Guidry decides that he has no choice other than to run. With a deadly killer hard on his trail, he heads for Vegas, hoping to connect with an old friend who becomes his only hope of escaping the fate that Marcello wants to deal him. But the mob has eyes and ears practically everywhere, and the challenge of reaching Vegas alive will be a daunting one.

The book’s second protagonist is Charlotte Roy, a housewife from Woodrow, Oklahoma, who was once the most adventurous eleven-year-old girl in her tiny town. But that was seventeen years ago, and in a place like Woodrow, life happens—especially if you’re a young woman and most especially if it’s still the middle of the Twentieth Century. Charlotte is married now with two young, precocious daughters. Her husband, Dooley, drinks, has trouble holding down a job, and has even more trouble supporting his family.

Charlotte wonders if she’s selfish to want more out of life, both for herself and for her daughters. “Woodrow was idyllic in many ways. Quaint, safe, friendly. But it was also interminably dull, as locked in its stubborn, small-minded ways, as resistant to new things and ideas, as Mr. Hotchkiss [her boss]. Charlotte longed to live in a place where it wasn’t so hard to tell the past from the future.”

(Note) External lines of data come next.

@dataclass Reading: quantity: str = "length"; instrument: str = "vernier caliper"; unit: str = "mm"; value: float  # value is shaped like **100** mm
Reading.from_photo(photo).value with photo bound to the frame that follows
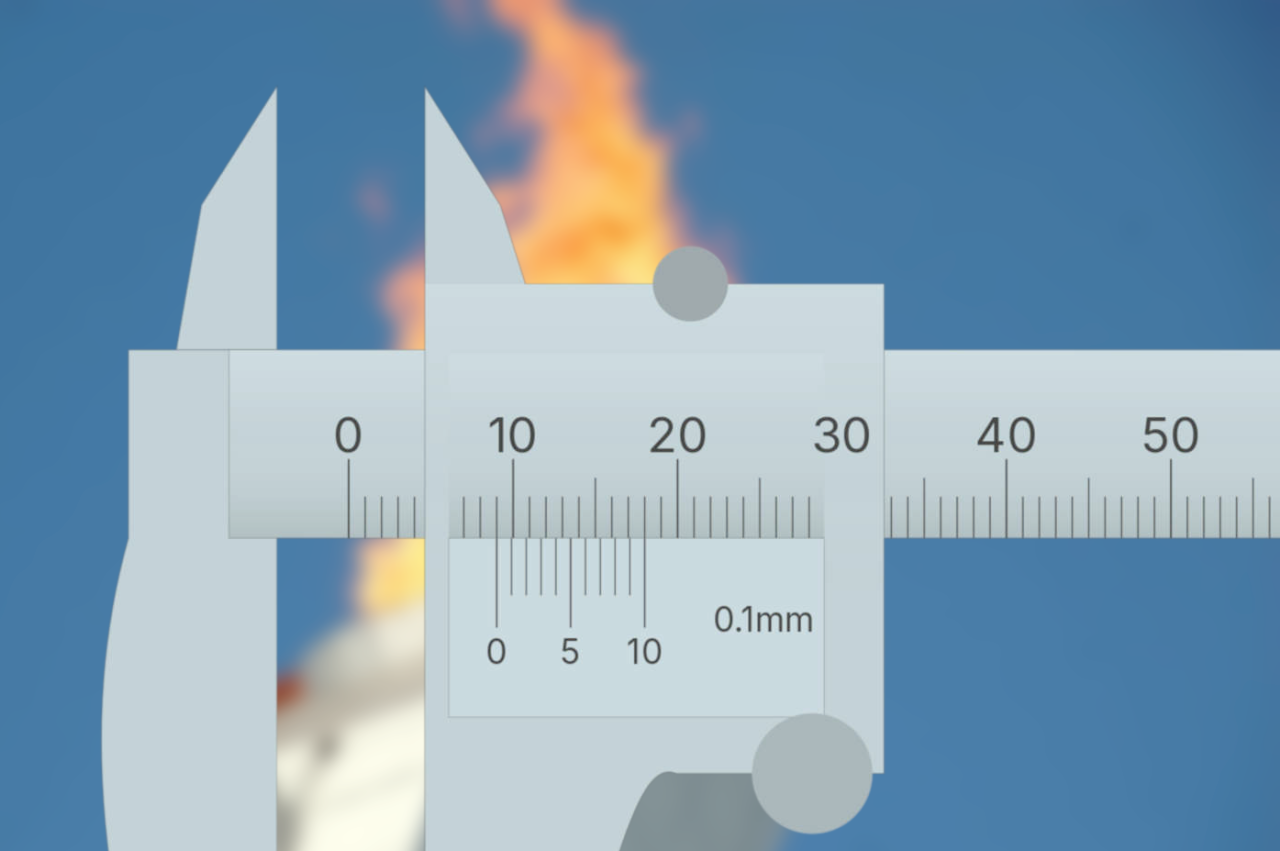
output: **9.0** mm
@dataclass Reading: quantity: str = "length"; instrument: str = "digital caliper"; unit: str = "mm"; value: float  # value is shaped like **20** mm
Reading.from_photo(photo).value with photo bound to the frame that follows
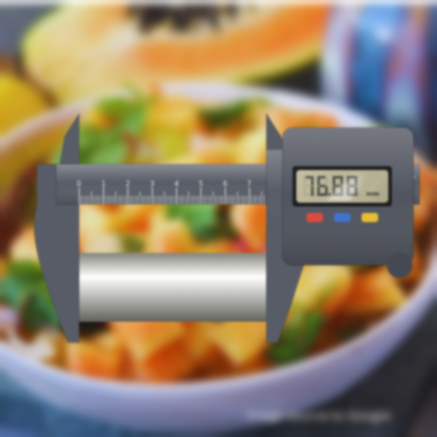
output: **76.88** mm
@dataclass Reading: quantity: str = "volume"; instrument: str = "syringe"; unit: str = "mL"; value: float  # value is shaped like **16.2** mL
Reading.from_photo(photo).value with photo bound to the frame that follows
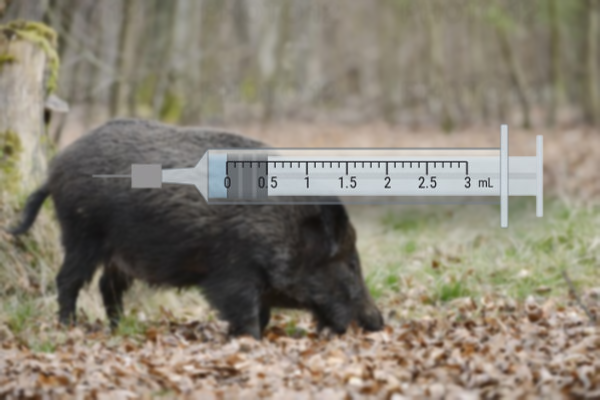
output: **0** mL
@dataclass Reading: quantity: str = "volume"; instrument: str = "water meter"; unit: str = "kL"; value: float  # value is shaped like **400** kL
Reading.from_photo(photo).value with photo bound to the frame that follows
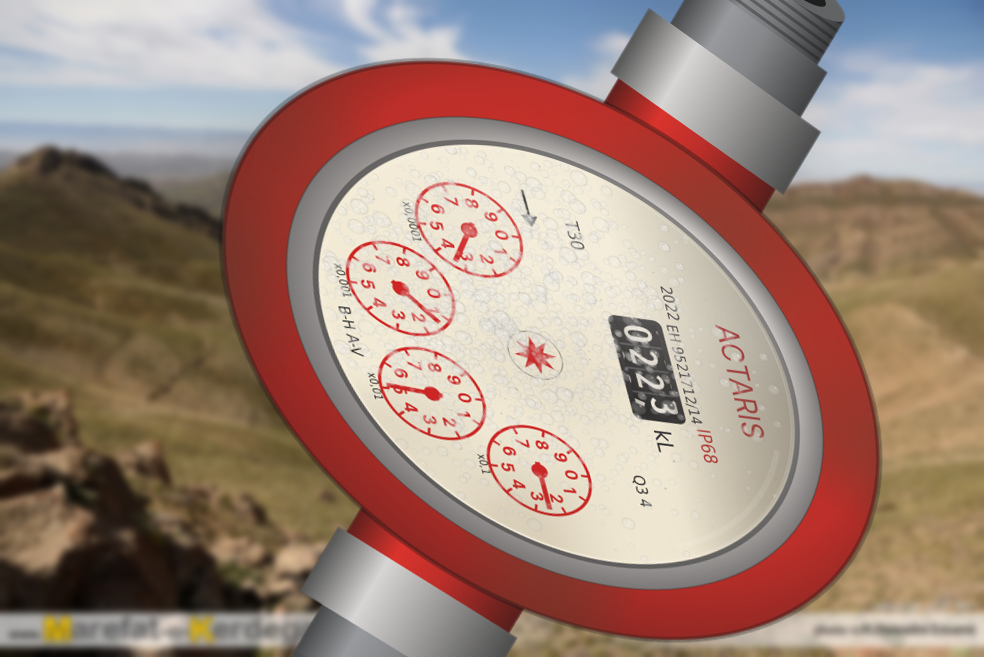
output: **223.2513** kL
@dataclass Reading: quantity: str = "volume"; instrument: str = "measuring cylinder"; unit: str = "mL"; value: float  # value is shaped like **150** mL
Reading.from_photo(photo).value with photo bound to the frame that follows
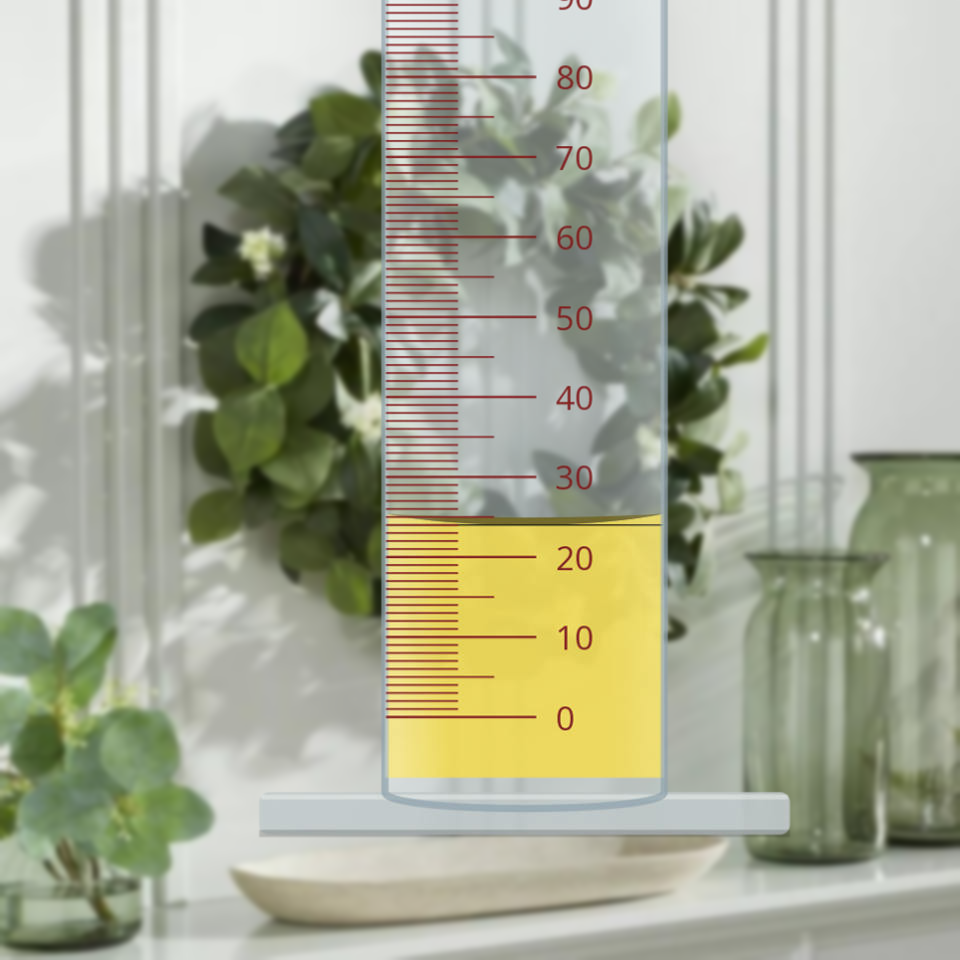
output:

Her husband would never consider the idea of moving to a larger city and, Charlotte knows that he’s never going to stop drinking and become the kind of husband and father that she and their daughters deserve. And so, practically on a whim, a few days after the Kennedy assassination, Charlotte quickly packs up some things, gathers up her daughters, and hits the road for Los Angeles, planning to stay with a distant relative for a short time while she begins a new life for the three of them in California. Along the way, her path will intersect with that of Frank Guidry and when it does, everything will change—for Frank, for Charlotte, and for her daughters.

It would be unfair to reveal any more, but suffice it to say that this is a richly textured novel with characters that are fully realized. Berney has clearly done a great deal of research, and the reader finds him- or herself fully immersed in the early 1960s. The settings, the attitudes, and the atmosphere feel exactly right, and the story grabs you from the opening page and then refuses to let go. Frank Guidry and Charlotte Roy are characters that will remain with the reader for a very long time, as will this excellent novel. A great read, and an easy five stars.